======== Available data

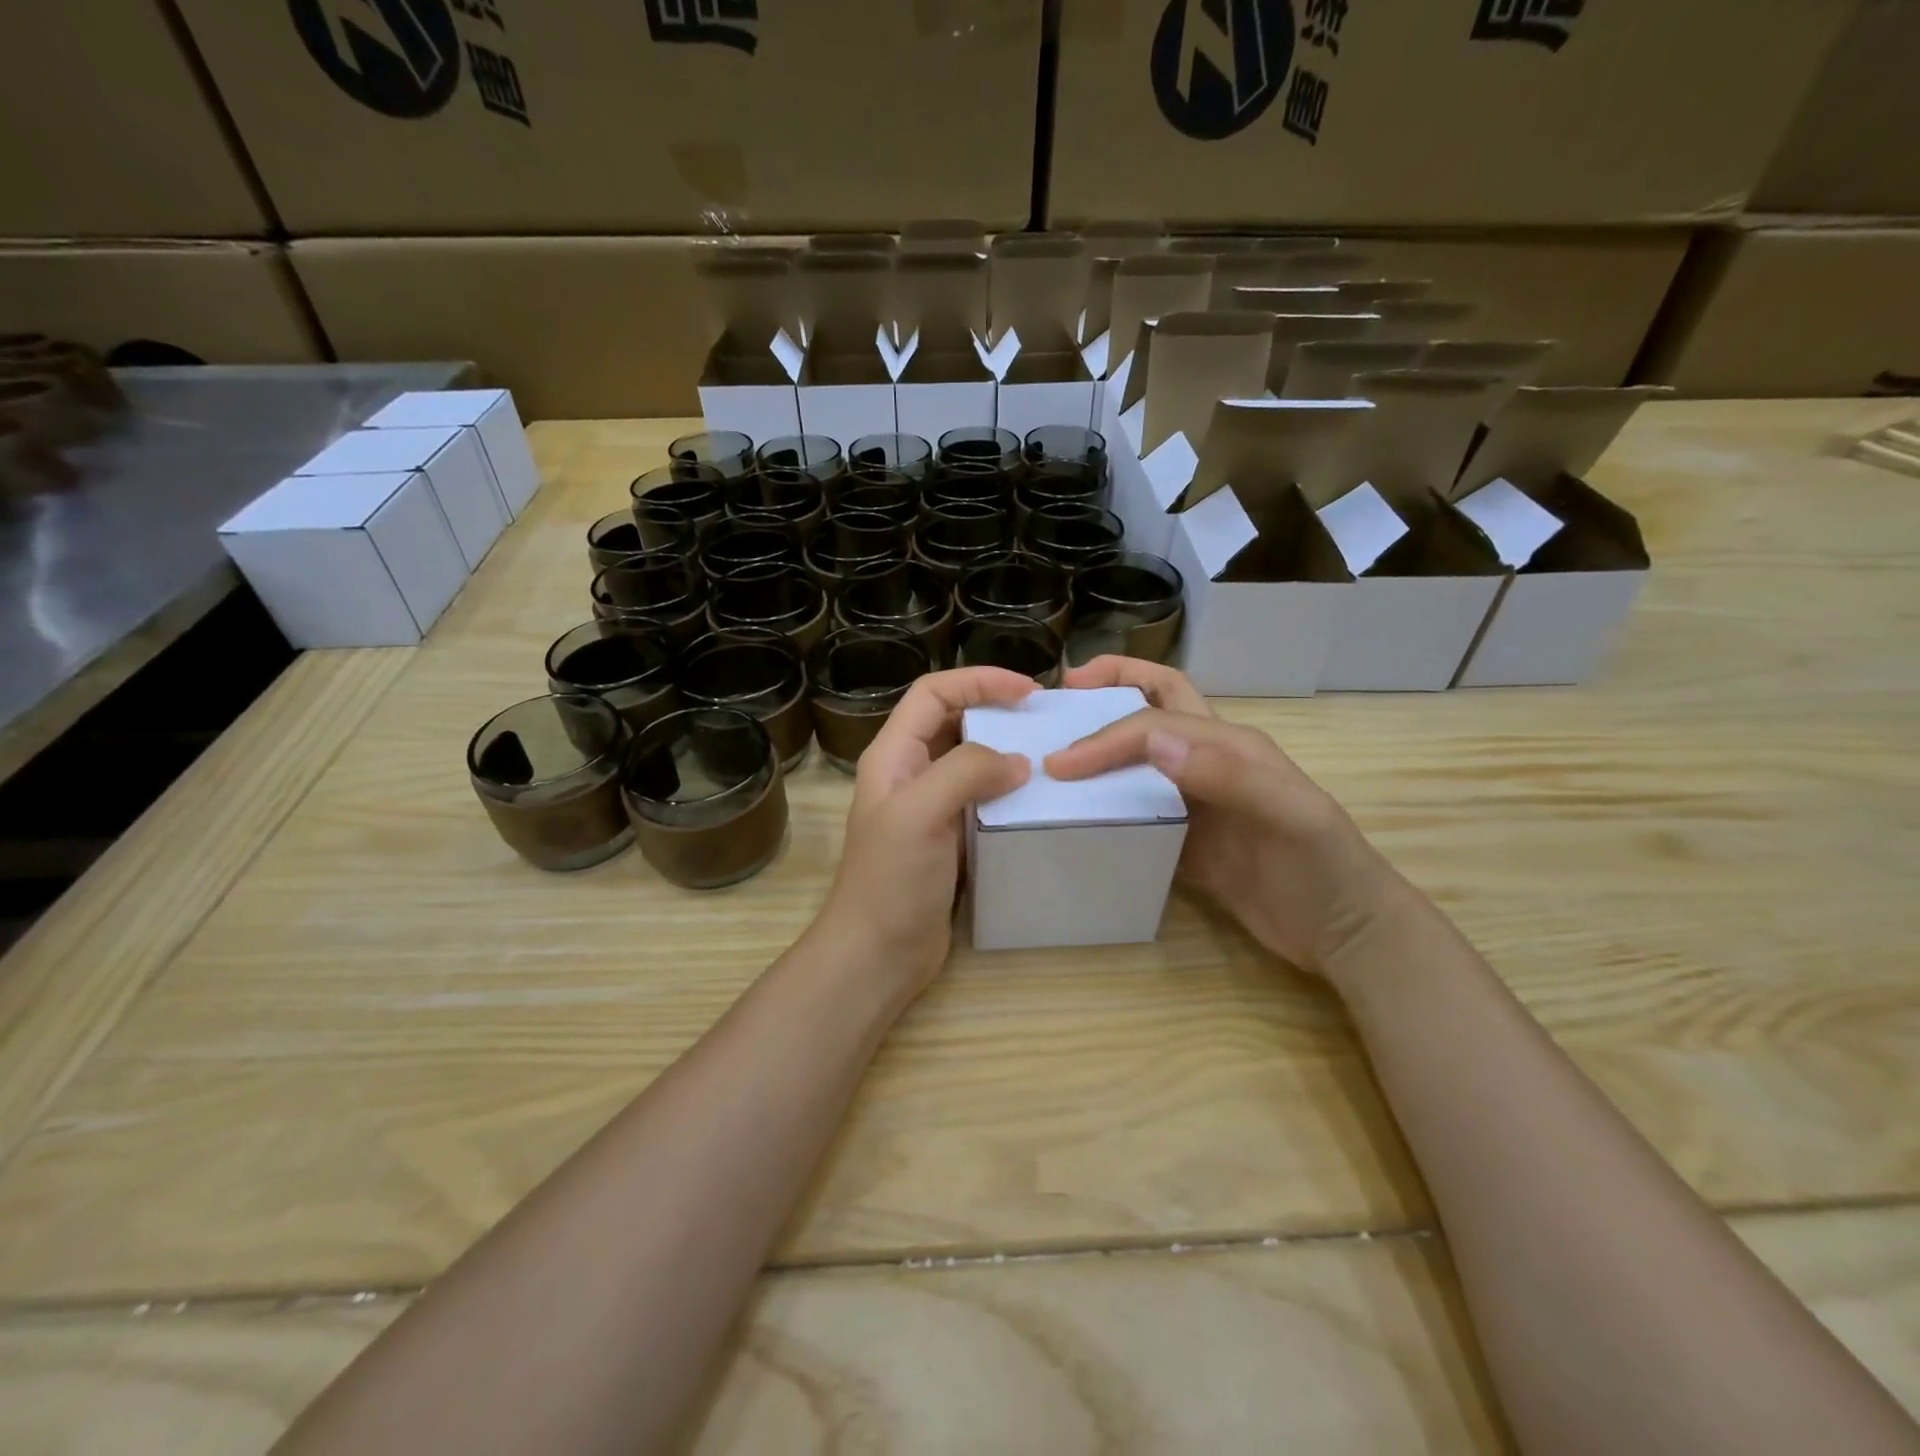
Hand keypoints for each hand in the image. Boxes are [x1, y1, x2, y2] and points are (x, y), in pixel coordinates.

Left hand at [813, 666, 1035, 999]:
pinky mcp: (950, 839)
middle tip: (1044, 719)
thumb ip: (966, 772)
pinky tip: (1036, 801)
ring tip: (1049, 756)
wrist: (878, 954)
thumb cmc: (891, 880)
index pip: (934, 693)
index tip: (1028, 690)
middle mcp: (910, 774)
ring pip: (971, 762)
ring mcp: (930, 808)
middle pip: (953, 721)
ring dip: (1006, 753)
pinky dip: (1008, 792)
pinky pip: (982, 800)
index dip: (978, 681)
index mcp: (894, 755)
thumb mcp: (921, 812)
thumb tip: (1018, 762)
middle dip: (996, 711)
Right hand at [1044, 657, 1405, 978]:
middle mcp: (1208, 761)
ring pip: (1140, 755)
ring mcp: (1196, 799)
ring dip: (1103, 745)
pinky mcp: (1186, 838)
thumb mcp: (1291, 817)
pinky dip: (1107, 802)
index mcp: (1230, 745)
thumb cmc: (1325, 868)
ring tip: (1058, 753)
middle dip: (1111, 685)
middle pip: (1155, 703)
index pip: (1154, 724)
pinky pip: (1138, 809)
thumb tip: (1154, 742)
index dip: (1107, 736)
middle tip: (1062, 696)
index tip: (1061, 763)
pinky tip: (1081, 814)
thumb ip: (1227, 776)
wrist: (1343, 933)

================

_Task item_: Looking at the data above, show all lines where the word "thumb" occurs.

_Output below_:
thumb ip: (966, 772)
thumb cmc: (891, 880)
thumb mcp: (921, 812)
thumb tip: (1018, 762)
thumb mcp: (1291, 817)
thumb cmc: (1325, 868)
thumb tip: (1154, 742)
thumb ip: (1227, 776)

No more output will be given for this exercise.